* **EXERCISE MATERIAL**:
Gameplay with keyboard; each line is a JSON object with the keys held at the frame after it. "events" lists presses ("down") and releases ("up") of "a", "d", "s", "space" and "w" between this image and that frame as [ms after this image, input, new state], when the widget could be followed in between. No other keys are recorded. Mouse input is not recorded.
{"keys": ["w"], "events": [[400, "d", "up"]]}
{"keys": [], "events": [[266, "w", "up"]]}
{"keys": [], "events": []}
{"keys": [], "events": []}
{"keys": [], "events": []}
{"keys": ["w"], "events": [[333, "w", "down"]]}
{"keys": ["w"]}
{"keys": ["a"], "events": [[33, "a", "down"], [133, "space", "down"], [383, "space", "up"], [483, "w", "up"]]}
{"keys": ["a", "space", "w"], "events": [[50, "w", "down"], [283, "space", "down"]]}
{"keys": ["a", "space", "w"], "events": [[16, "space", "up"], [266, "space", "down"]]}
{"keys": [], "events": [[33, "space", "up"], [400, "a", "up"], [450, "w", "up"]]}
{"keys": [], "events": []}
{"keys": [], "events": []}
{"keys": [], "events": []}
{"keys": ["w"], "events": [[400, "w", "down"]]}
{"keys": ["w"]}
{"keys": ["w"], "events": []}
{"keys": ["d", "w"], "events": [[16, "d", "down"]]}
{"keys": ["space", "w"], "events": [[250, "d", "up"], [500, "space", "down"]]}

* **EXERCISE BRIEF**: Your answer should be all lines from the data that contain "space".

* **RESPONSE AREA**:
Gameplay with keyboard; each line is a JSON object with the keys held at the frame after it. "events" lists presses ("down") and releases ("up") of "a", "d", "s", "space" and "w" between this image and that frame as [ms after this image, input, new state], when the widget could be followed in between. No other keys are recorded. Mouse input is not recorded.
{"keys": ["a"], "events": [[33, "a", "down"], [133, "space", "down"], [383, "space", "up"], [483, "w", "up"]]}
{"keys": ["a", "space", "w"], "events": [[50, "w", "down"], [283, "space", "down"]]}
{"keys": ["a", "space", "w"], "events": [[16, "space", "up"], [266, "space", "down"]]}
{"keys": [], "events": [[33, "space", "up"], [400, "a", "up"], [450, "w", "up"]]}
{"keys": ["space", "w"], "events": [[250, "d", "up"], [500, "space", "down"]]}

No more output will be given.